Это не первый раз, когда я так замираю, у этого проклятого портрета, не первый и не последний, но убрать его я не могу. Вот такая вот шиза, и к сожалению, я это сама понимаю.
- Прости, пошли кушать? – улыбаюсь ей через силу.
Качает головой:
- Я уже покушала!
Сглотнула и взглянула на часы, сколько же я тут стояла. Около получаса получается.
- А посуду помыла?
- Ага ,– кивает, глядя на меня совсем не детским взглядом.
- Ну, тогда пошли мыться, птенчикам спать пора.
- А сказку? – снова передо мной маленькая девочка, с доверием смотрящая на меня и ждущую сказку о герое папе, поехавшем спасать мир.
Чего мне стоит эта сказка, знаю только я, но лучше так, чем совсем без папы.
- Конечно!
Через час, уложив дочь, снова вернувшись в ту комнату, я всмотрелась в такие любимые черты лица.
Она наполняет мою жизнь стимулами, но ночью, когда Женя спит, я медленно схожу с ума от любви к умершему, и пустоты в душе. Сижу напротив него в кресле и смотрю на его лицо, пока не проваливаюсь в тяжелый сон из которого вырываюсь с криком в холодном поту.

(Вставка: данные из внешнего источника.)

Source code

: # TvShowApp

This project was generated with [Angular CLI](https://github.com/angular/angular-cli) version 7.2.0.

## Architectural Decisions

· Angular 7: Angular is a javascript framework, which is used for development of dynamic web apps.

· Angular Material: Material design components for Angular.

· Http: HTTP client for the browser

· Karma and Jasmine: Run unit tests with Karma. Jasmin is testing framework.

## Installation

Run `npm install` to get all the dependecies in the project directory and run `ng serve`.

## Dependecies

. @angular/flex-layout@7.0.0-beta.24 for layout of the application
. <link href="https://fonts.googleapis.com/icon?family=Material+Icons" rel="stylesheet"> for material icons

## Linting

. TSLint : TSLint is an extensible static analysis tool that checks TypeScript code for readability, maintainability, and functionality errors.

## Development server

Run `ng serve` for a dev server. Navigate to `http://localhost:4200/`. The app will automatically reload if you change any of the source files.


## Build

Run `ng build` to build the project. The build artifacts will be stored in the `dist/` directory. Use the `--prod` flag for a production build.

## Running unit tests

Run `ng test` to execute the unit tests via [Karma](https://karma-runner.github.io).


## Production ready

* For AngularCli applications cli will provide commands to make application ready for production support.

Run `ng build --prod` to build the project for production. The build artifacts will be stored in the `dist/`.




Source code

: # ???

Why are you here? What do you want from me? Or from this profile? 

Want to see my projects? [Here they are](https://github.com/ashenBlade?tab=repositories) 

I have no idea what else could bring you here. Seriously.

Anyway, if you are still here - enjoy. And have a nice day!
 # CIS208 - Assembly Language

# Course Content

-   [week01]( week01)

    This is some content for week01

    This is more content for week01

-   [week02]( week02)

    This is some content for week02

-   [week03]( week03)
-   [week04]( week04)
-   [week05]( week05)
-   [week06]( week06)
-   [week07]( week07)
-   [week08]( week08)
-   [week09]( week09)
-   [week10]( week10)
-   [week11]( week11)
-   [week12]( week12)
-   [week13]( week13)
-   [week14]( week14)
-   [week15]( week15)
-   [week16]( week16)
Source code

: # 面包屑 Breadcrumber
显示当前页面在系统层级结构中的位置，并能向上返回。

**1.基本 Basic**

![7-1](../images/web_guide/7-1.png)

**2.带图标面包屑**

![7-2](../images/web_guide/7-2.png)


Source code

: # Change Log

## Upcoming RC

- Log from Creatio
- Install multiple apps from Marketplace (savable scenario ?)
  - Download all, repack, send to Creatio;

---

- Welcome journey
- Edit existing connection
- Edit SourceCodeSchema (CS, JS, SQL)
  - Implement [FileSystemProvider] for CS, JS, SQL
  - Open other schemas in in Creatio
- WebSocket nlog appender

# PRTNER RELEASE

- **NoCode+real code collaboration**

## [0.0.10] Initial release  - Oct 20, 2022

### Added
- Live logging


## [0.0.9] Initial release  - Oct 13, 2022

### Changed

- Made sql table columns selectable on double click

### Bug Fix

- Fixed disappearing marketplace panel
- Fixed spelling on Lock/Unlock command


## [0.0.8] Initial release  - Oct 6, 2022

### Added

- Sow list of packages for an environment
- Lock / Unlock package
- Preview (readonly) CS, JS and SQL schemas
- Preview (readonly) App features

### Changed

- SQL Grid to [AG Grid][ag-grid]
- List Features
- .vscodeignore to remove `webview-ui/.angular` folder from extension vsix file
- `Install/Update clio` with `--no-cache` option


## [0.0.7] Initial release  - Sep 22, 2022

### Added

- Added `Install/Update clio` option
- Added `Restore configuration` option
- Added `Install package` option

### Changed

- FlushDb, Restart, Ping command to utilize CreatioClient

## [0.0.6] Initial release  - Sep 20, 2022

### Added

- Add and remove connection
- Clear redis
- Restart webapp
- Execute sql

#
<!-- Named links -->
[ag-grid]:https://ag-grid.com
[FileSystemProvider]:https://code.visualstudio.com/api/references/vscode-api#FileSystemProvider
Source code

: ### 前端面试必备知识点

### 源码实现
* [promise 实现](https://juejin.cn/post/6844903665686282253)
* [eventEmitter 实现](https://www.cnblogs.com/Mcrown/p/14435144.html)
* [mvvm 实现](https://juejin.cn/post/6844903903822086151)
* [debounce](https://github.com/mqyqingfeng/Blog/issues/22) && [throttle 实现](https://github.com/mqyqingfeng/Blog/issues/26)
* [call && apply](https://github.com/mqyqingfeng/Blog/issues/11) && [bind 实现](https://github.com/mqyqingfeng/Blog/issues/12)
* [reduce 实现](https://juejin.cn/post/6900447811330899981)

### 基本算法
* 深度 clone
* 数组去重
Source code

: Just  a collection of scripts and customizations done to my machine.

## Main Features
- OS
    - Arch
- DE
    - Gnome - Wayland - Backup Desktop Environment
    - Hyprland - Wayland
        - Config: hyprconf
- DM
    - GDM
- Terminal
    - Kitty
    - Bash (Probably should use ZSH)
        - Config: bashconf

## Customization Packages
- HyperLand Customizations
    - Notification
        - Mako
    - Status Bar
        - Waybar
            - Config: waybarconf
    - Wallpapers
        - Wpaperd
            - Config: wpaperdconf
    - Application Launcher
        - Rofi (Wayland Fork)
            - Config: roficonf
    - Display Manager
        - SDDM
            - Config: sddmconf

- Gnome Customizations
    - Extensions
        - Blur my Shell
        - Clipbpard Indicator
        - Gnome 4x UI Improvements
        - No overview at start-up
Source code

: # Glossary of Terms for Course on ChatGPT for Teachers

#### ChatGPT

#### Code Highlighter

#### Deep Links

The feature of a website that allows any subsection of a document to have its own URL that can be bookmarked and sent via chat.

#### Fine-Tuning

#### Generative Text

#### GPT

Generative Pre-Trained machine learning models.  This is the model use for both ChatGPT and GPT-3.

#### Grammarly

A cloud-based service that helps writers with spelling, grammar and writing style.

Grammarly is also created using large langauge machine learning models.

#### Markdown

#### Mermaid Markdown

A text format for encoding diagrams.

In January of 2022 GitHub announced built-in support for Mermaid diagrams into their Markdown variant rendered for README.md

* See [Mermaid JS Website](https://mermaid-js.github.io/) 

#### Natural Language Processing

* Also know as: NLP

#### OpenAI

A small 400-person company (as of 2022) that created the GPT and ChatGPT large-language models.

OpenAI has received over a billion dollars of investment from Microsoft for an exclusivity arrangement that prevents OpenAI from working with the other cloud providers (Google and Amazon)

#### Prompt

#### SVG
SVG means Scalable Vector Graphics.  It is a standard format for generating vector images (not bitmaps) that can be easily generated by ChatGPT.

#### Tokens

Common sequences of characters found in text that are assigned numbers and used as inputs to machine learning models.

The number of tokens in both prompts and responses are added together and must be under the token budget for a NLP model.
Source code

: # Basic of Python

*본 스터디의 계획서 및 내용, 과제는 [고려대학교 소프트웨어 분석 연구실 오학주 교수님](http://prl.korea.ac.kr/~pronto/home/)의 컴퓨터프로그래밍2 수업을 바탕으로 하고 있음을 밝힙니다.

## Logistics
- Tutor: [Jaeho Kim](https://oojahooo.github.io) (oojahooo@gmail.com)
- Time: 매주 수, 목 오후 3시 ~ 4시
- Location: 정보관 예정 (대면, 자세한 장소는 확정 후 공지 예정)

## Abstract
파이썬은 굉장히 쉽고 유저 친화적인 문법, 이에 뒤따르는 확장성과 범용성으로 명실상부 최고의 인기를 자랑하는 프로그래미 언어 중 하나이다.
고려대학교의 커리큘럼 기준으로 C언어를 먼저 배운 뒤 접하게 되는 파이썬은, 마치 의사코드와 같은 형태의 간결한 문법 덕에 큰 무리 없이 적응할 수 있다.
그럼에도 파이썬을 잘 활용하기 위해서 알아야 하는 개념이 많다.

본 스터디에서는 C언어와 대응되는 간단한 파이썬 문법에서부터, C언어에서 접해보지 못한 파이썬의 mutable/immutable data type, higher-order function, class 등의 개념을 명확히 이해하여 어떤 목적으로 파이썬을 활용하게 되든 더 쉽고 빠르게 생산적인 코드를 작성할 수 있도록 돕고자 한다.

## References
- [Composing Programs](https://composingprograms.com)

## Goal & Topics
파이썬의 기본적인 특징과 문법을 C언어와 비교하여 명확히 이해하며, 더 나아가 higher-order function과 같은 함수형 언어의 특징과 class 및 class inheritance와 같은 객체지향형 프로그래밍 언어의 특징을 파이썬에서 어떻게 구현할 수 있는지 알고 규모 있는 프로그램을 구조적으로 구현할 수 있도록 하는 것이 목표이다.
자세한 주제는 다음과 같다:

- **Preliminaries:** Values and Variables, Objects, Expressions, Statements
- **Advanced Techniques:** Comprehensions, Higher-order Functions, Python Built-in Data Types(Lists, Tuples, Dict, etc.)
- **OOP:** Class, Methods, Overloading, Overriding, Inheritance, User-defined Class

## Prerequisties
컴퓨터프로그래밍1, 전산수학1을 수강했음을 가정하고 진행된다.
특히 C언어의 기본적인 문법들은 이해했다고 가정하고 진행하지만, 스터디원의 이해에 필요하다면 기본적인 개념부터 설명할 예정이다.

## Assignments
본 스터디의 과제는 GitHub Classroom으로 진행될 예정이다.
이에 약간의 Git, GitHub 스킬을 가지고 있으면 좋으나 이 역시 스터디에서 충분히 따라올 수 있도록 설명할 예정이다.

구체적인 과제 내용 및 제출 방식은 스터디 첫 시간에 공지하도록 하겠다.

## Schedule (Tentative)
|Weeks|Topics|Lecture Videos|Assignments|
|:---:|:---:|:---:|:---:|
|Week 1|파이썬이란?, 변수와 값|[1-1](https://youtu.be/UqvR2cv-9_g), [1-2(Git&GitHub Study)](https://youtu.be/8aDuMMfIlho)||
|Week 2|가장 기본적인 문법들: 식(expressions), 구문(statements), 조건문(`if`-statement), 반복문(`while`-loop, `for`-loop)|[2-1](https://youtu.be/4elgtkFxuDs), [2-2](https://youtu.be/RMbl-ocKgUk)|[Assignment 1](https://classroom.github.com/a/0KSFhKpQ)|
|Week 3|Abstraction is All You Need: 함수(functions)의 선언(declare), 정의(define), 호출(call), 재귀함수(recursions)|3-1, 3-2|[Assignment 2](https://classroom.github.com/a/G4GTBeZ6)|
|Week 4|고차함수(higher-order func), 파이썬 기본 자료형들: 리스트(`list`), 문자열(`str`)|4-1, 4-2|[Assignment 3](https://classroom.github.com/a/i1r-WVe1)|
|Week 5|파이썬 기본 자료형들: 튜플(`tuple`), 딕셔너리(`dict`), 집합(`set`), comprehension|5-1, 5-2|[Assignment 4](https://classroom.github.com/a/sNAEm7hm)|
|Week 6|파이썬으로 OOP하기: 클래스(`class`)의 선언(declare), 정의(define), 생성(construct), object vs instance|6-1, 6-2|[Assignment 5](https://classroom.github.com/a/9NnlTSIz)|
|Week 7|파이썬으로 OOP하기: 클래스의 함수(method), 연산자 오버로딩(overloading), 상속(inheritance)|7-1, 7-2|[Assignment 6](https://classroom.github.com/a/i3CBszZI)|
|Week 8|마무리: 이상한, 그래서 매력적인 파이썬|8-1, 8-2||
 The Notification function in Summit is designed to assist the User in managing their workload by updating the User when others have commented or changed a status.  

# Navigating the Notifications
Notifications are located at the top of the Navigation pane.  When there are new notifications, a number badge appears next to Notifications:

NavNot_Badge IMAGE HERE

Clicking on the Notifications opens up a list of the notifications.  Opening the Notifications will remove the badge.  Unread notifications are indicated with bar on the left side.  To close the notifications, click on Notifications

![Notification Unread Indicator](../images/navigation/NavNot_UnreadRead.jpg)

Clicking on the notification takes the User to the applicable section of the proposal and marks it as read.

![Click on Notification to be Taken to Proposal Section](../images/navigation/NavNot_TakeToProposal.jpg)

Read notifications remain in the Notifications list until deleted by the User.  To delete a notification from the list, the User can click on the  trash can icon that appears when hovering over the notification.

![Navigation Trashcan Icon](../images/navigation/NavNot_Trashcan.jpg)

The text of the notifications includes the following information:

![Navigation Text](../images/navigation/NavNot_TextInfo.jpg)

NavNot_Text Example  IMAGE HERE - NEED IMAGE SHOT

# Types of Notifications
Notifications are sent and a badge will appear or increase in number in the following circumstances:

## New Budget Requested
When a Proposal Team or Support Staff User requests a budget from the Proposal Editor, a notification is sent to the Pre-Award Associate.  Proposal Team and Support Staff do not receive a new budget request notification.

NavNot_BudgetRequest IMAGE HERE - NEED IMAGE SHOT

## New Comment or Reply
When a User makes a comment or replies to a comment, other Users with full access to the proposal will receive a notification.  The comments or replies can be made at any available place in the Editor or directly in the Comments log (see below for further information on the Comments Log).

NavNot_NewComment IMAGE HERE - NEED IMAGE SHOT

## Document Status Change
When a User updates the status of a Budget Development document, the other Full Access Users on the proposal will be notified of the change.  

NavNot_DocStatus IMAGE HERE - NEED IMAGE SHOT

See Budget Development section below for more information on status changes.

Сегодняшняя ночь не исключение. Мягкое кресло, приглушенный ночник, боль, как и всегда, сковывает сердце, только во мне почему-то поднимается что-то еще. И это что-то иначе как гнев не назовешь:
- Как ты мог? Ты же обещал мне вернуться? – крик души, вырвавшийся еле слышным шепотом и тут же будто в ответ звонок дверь.
Бегу к двери, боясь, что позвонят снова и разбудят дочку.
- Кто?
- Ангелина, открой, это я.
До боли знакомый голос, прислоняюсь к стене, и по лицу текут слезы отчаянья. Это уже было. Неужели опять сплю? Каждый раз стоит открыть дверь, а там никого, только кровь… много крови и огонь, заставляющий меня просыпаться с криком.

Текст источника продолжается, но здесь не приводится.